Julie Heldman was twice ranked No. 2 in the U.S. and No. 5 in the world. She played on two winning Fed Cup teams, she won a gold, a silver, and a bronze at the 1968 Mexico Olympics, and she had wins over every top player of her era. Julie won The Ojai Collegiate division in 1963 playing for Stanford, and fell in the 1964 final to Billie Jean Moffitt. In addition, Julie’s father Julius won The Ojai in 1937 playing for UCLA.
One of the founding members of the WTA Tour, Julie has recently released a memoir titled Driven: A Daughter’s Odyssey. Julie will be signing her book at The Ojai this Saturday from 12 noon to 2 p.m., at a discounted rate of only $15.
By Julie Heldman
My family moved to New York City in 1953, when I was seven, and once I started playing tennis, I learned that there was almost nowhere to play when the City’s weather was inclement. During the winter, I took a noisy and jangling subway ride from our apartment in Manhattan to play for at most three hours a week at Brooklyn’s Heights Casino. As a high school senior, I sought a college that had far better weather. In the early 1960s, only a few “tennis colleges” in Texas and Florida offered tennis scholarships for women, but they didn’t appeal to me. Both my parents had gone to Stanford, and that’s where I landed.
In September 1962, I flew from New York to San Francisco to start my life as a 16-year-old Stanford freshman. I knew that it lacked a women’s tennis team, but I pinned my hopes on the fact that several quality women players attended Stanford, and I hoped they’d practice with me. But once I arrived on campus, I discovered that those players were gone; that the main tennis center, where the men’s team practiced, was several miles across campus, and I didn’t have a car; and that although the “women’s courts” were close to my dorm, they were usually empty. My practices consisted of me walking to the women’s courts several times a week and waiting around for someone to show up. In other words, the tennis situation was grim.
Still, I hoped that the university would offer some assistance. I became momentarily optimistic when I received a phone call from a Mrs. Guthrie, who worked in the women’s P.E. department. She said she provided support for women tennis players, but it turned out that her help was limited to driving us to two tennis tournaments in the spring.
One of those tournaments was Ojai, which my dad had played when he was growing up in Southern California. In 1934, he lost to Joe Hunt in the finals of the Boys 15s event (Two years later, dad would beat Hunt in the finals of the U.S. National 18s.), and in 1937, he won the intercollegiate event on behalf of UCLA.
In April 1963, four women players, including me, piled into Mrs. Guthrie’s station wagon for the trek to Ojai. Dad had told me little about his junior career, so I didn’t know what to expect. So when we checked in, I was amazed to discover that the Ojai tournament was unique. It had over 1,500 competitors and it co-opted every single tennis court in the Ojai Valley. We discovered loads of friendly volunteers who filled us in on how the tournament would work.
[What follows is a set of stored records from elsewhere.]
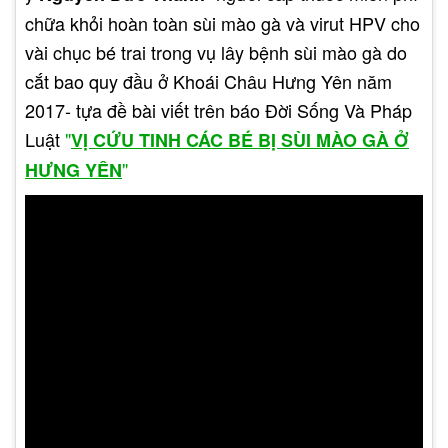
Các giai đoạn phát triển
chữa khỏi hoàn toàn sùi mào gà và virut HPV cho
" để hiểu rõ hơn về sự phát triển của
sùi mào gà
vài chục bé trai trong vụ lây bệnh sùi mào gà do
bệnh.
cắt bao quy đầu ở Khoái Châu Hưng Yên năm
Thời gian ủ bệnh sùi mào gà
2017- tựa đề bài viết trên báo Đời Sống Và Pháp
Luật
"
VỊ CỨU TINH CÁC BÉ BỊ SÙI MÀO GÀ Ở
Bệnh nhân mắc bệnh sùi mào gà có thể khiến
"
HƯNG YÊN
cho sức khỏe giảm sút. Đồng thời ảnh hưởng rất
lớn đến chức năng sinh sản. Sùi mào gà là một
loại bệnh lý do virus HPV gây nên. Thông thường,
thời gian ủ bệnh sùi mào gà sẽ diễn ra trong
khoảng từ 2 – 9 tháng. Trong khoảng thời gian ủ
bệnh, bệnh nhân sẽ rất khó có thể phát hiện ra
được các triệu chứng của bệnh.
But the friendly volunteers couldn’t control the weather, and from the moment we arrived, we encountered constant rain storms, which prevented both practice and matches. My first match, which was postponed for rain, was scheduled for 10 AM. It was rescheduled the next day for 8:30 AM, and then the following day for 7:00 AM, both times rained out. The tournament committee must have been gnawing its knuckles, with all those matches to play. On the fourth day, to my horror, my match was rescheduled for 5:45 AM, which I considered inhuman. But that’s when Mrs. Guthrie earned her stripes. She promised to get up early and to wake me up after the rains had stopped. I was the happiest kid around when I opened my eyes at 7:00 AM and saw that rain was still descending. When the skies finally cleared, I won the Women’s Independent College division for Stanford, and Mrs. Guthrie drove us back to campus. She wasn’t a tennis coach, and she couldn’t help me with my game, but she was a kind woman, and I was grateful for that.
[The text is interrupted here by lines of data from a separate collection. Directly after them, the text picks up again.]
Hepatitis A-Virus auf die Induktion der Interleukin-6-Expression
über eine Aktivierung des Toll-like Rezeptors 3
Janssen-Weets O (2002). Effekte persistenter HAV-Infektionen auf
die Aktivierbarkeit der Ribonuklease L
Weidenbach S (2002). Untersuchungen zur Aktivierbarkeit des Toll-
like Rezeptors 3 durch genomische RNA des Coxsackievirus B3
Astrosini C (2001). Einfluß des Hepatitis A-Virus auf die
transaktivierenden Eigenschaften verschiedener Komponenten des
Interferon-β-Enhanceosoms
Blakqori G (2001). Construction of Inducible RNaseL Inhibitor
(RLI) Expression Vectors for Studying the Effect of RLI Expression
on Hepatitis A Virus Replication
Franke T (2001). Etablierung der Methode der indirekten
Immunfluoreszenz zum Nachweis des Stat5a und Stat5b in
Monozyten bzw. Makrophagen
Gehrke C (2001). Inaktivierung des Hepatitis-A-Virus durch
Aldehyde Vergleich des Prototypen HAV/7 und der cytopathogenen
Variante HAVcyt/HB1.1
The following year, in April 1964, Mrs. Guthrie once again donned her chauffeur’s cap, and drove us to Ojai. This time, the skies were friendlier, but the competition was fiercer. Since the previous year, I had proudly won the U.S. National 18-and-unders, but on the other half of the draw sat Billie Jean Moffitt, two years older than I and perched near the top of U.S. women’s rankings. She had a reputation as a player with great promise, due to her athletic talent, her attacking style, and her ability to rise to the occasion. I’d previously played Billie Jean several times back east on grass courts, which suited her style, but not mine, as I was a ground stroker, and only once had I taken her to three sets. I hoped that I’d fair better on Ojai’s cement courts, but once again she beat me, and won Ojai on behalf of L.A. State.
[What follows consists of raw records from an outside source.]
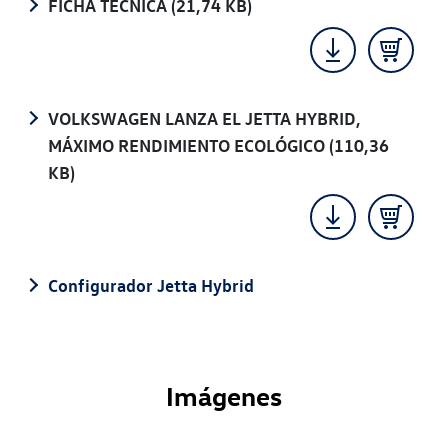
FICHA TÉCNICA
(21,74 KB)
VOLKSWAGEN LANZA EL JETTA HYBRID,
MÁXIMO RENDIMIENTO ECOLÓGICO
(110,36
KB)
Configurador Jetta Hybrid
Imágenes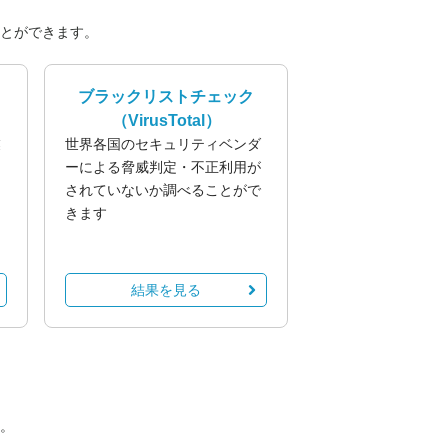
とができます。
ブラックリストチェック
（VirusTotal）
業
世界各国のセキュリティベンダ
る
ーによる脅威判定・不正利用が
されていないか調べることがで
きます
結果を見る
。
After the finals, Mrs. Guthrie returned us to the Farm, where I signed up for six months in Stanford in France, from September 1964 through March 1965. After I finished my studies there, I played tournaments in Europe for several months, and I caught the travel bug big time. So for many years, I indulged my wanderlust, and the result was that I never again competed in the Ojai tournament. No matter where I played, I never found another tournament with 1,500 participants, and I was never again scheduled to play a match at 5:45 AM.